Direction.
Render the lines of each item below as a numbered list, omitting blank lines.

Extracted information.
****************************************
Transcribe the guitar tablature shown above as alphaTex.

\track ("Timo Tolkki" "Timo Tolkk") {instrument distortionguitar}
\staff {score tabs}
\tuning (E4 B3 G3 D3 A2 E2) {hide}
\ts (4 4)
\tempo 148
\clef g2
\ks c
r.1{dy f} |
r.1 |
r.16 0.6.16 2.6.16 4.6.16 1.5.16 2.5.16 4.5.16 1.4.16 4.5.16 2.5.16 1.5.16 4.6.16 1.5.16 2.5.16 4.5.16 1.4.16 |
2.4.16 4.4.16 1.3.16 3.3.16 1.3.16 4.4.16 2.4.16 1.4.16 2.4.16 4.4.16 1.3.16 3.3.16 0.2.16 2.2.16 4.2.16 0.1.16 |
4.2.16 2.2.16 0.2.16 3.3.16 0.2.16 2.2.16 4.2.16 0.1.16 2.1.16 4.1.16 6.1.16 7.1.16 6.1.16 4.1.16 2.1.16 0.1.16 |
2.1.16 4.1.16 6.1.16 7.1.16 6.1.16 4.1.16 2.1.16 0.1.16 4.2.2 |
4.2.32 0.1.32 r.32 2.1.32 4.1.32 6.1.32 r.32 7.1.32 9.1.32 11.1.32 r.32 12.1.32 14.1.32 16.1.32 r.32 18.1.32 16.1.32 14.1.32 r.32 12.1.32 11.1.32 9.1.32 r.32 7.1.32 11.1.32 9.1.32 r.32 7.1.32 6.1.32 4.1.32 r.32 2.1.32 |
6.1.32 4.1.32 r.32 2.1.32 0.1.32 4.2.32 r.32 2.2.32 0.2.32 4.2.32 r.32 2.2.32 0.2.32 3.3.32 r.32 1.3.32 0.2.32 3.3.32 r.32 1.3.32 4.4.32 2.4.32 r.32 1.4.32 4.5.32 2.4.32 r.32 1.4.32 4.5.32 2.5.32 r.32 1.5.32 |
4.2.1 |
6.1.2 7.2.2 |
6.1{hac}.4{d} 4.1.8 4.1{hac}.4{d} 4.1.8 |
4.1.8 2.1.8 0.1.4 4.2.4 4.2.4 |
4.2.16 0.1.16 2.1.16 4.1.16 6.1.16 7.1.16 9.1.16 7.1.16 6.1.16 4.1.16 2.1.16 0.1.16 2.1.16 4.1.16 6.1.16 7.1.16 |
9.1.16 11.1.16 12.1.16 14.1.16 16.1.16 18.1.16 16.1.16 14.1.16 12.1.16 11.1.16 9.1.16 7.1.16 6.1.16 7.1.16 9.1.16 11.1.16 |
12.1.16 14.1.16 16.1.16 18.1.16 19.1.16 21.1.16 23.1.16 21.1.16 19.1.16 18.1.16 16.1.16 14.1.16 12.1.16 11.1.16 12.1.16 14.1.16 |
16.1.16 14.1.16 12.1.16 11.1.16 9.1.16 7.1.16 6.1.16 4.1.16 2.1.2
****************************************
Output of the task.
1. Transcribe the guitar tablature shown above as alphaTex.
2. \track ("Timo Tolkki" "Timo Tolkk") {instrument distortionguitar}
3. \staff {score tabs}
4. \tuning (E4 B3 G3 D3 A2 E2) {hide}
5. \ts (4 4)
6. \tempo 148
7. \clef g2
8. \ks c
9. r.1{dy f} |
10. r.1 |
11. r.16 0.6.16 2.6.16 4.6.16 1.5.16 2.5.16 4.5.16 1.4.16 4.5.16 2.5.16 1.5.16 4.6.16 1.5.16 2.5.16 4.5.16 1.4.16 |
12. 2.4.16 4.4.16 1.3.16 3.3.16 1.3.16 4.4.16 2.4.16 1.4.16 2.4.16 4.4.16 1.3.16 3.3.16 0.2.16 2.2.16 4.2.16 0.1.16 |
13. 4.2.16 2.2.16 0.2.16 3.3.16 0.2.16 2.2.16 4.2.16 0.1.16 2.1.16 4.1.16 6.1.16 7.1.16 6.1.16 4.1.16 2.1.16 0.1.16 |
14. 2.1.16 4.1.16 6.1.16 7.1.16 6.1.16 4.1.16 2.1.16 0.1.16 4.2.2 |
15. 4.2.32 0.1.32 r.32 2.1.32 4.1.32 6.1.32 r.32 7.1.32 9.1.32 11.1.32 r.32 12.1.32 14.1.32 16.1.32 r.32 18.1.32 16.1.32 14.1.32 r.32 12.1.32 11.1.32 9.1.32 r.32 7.1.32 11.1.32 9.1.32 r.32 7.1.32 6.1.32 4.1.32 r.32 2.1.32 |
16. 6.1.32 4.1.32 r.32 2.1.32 0.1.32 4.2.32 r.32 2.2.32 0.2.32 4.2.32 r.32 2.2.32 0.2.32 3.3.32 r.32 1.3.32 0.2.32 3.3.32 r.32 1.3.32 4.4.32 2.4.32 r.32 1.4.32 4.5.32 2.4.32 r.32 1.4.32 4.5.32 2.5.32 r.32 1.5.32 |
17. 4.2.1 |
18. 6.1.2 7.2.2 |
19. 6.1{hac}.4{d} 4.1.8 4.1{hac}.4{d} 4.1.8 |
20. 4.1.8 2.1.8 0.1.4 4.2.4 4.2.4 |
21. 4.2.16 0.1.16 2.1.16 4.1.16 6.1.16 7.1.16 9.1.16 7.1.16 6.1.16 4.1.16 2.1.16 0.1.16 2.1.16 4.1.16 6.1.16 7.1.16 |
22. 9.1.16 11.1.16 12.1.16 14.1.16 16.1.16 18.1.16 16.1.16 14.1.16 12.1.16 11.1.16 9.1.16 7.1.16 6.1.16 7.1.16 9.1.16 11.1.16 |
23. 12.1.16 14.1.16 16.1.16 18.1.16 19.1.16 21.1.16 23.1.16 21.1.16 19.1.16 18.1.16 16.1.16 14.1.16 12.1.16 11.1.16 12.1.16 14.1.16 |
24. 16.1.16 14.1.16 12.1.16 11.1.16 9.1.16 7.1.16 6.1.16 4.1.16 2.1.2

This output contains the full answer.